## Action item
Find each line of the entries with the string "picture", please, and copy it.

## Excerpted data
· · · · ·
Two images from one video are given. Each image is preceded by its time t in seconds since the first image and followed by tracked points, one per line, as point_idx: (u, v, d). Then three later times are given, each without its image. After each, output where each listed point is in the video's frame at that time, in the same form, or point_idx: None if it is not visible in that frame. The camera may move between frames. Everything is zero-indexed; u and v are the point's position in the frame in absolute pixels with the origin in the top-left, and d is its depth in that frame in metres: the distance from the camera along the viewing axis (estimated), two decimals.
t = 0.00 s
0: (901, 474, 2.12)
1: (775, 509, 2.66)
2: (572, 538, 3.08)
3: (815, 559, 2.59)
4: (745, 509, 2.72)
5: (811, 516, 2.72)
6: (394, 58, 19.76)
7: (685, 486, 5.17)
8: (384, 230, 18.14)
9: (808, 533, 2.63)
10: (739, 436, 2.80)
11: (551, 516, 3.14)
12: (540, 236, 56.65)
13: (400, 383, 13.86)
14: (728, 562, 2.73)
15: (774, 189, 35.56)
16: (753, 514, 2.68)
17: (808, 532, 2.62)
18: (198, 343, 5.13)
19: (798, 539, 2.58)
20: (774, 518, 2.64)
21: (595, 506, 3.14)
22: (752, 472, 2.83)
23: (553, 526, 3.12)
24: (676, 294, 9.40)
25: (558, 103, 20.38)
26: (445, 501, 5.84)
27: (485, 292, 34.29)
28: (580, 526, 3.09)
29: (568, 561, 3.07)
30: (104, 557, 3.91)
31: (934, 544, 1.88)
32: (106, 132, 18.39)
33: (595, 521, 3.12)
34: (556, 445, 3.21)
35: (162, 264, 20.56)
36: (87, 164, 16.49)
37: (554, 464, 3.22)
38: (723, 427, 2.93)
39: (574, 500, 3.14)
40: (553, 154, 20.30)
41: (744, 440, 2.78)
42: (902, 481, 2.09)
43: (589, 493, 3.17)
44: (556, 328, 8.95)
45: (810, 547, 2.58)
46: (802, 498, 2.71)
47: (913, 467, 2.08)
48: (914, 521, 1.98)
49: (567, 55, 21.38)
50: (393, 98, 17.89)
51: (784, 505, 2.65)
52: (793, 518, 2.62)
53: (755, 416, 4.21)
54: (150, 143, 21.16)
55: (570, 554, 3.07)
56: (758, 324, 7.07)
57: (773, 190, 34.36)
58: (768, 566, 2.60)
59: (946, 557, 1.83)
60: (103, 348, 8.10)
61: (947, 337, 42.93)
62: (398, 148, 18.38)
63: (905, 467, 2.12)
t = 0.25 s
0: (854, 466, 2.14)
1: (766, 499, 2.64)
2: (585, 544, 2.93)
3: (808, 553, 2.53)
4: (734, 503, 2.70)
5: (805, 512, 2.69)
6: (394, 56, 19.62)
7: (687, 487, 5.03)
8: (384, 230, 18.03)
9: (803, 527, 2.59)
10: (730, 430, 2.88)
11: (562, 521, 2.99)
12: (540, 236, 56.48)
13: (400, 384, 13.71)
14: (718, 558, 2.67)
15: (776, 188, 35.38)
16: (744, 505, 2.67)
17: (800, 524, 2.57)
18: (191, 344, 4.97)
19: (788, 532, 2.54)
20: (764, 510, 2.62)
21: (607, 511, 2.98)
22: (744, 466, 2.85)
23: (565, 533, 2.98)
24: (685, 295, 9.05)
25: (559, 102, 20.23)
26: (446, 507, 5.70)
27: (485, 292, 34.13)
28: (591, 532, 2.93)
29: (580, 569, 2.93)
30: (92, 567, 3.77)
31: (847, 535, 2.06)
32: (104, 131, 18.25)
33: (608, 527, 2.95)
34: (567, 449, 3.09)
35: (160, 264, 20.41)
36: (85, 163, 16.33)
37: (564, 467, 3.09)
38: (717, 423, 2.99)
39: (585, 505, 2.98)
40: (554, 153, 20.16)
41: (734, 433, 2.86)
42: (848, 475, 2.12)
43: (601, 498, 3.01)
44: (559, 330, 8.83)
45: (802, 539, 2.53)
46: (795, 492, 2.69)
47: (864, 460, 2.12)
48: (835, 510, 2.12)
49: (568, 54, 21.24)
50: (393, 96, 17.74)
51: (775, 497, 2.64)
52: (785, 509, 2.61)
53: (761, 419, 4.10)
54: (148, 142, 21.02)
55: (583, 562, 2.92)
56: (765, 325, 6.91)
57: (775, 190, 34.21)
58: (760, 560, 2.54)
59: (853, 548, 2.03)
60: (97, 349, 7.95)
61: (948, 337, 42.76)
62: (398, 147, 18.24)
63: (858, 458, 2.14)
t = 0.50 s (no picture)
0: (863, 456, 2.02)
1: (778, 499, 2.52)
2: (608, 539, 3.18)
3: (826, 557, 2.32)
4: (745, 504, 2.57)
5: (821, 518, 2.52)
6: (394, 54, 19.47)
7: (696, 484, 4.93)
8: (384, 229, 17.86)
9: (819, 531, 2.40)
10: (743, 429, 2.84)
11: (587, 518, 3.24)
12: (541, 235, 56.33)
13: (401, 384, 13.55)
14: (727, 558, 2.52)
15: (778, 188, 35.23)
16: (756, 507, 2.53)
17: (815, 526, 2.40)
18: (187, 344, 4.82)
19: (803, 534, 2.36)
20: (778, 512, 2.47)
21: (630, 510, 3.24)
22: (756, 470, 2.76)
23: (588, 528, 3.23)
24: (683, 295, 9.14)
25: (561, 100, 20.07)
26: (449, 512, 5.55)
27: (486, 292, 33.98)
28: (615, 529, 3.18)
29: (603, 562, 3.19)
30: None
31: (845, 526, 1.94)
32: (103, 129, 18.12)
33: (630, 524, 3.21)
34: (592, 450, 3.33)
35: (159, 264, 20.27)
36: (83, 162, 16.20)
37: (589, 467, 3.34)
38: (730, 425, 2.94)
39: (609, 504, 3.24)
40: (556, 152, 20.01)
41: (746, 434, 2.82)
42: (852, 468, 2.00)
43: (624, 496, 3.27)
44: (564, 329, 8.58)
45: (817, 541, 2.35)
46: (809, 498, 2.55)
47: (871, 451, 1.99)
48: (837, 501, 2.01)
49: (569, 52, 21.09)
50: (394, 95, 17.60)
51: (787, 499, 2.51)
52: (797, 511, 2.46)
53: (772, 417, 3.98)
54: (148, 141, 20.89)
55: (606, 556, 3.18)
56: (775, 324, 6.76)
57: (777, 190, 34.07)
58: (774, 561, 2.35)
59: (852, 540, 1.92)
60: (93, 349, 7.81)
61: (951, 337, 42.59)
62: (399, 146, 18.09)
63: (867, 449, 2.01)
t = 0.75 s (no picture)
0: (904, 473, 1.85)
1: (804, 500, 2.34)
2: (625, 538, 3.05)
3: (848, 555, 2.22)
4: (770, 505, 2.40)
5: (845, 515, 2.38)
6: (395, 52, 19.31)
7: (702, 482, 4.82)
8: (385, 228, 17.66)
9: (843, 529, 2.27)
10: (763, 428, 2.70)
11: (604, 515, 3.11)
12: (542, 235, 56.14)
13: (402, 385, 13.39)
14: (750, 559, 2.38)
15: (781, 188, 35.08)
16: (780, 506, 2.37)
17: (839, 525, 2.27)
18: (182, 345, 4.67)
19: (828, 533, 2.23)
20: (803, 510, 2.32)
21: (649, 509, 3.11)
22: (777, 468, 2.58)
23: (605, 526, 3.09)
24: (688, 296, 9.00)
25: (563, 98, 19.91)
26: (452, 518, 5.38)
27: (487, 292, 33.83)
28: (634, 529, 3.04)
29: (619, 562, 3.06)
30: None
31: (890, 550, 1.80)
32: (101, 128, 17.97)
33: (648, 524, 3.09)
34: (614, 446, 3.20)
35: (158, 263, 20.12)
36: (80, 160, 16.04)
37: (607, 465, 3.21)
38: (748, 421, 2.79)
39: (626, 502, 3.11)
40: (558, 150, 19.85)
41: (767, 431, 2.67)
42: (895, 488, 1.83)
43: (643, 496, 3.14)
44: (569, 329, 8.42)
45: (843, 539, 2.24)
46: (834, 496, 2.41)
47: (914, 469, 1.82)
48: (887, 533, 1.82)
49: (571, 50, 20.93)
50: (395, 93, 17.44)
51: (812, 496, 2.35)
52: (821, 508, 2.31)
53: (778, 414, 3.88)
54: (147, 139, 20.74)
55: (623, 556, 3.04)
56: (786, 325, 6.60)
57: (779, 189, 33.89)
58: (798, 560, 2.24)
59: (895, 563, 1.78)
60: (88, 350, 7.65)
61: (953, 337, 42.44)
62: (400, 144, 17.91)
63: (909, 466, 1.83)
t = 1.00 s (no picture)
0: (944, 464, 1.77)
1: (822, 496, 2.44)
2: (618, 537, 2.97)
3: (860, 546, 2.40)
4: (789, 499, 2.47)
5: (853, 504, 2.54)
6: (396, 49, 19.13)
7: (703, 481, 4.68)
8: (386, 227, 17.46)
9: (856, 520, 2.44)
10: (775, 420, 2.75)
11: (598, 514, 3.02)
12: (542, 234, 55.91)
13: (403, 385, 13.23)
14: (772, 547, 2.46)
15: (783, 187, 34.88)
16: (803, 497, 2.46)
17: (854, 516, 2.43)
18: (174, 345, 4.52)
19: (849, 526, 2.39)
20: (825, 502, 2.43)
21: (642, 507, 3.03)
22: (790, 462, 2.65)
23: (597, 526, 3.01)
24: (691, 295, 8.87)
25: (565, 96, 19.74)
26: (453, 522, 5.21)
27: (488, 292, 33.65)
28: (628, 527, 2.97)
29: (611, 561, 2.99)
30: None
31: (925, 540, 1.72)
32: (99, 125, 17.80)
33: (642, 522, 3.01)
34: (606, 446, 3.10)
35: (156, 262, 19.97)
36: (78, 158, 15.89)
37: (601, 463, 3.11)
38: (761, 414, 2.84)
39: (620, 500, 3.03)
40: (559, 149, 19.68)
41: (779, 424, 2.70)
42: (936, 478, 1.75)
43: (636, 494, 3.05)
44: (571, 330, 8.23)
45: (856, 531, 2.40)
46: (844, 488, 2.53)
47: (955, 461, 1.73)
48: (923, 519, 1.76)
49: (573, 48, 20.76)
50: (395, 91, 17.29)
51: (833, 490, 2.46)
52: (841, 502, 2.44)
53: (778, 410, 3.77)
· · · · ·
## Your response
t = 0.50 s (no picture)
t = 0.75 s (no picture)
t = 1.00 s (no picture)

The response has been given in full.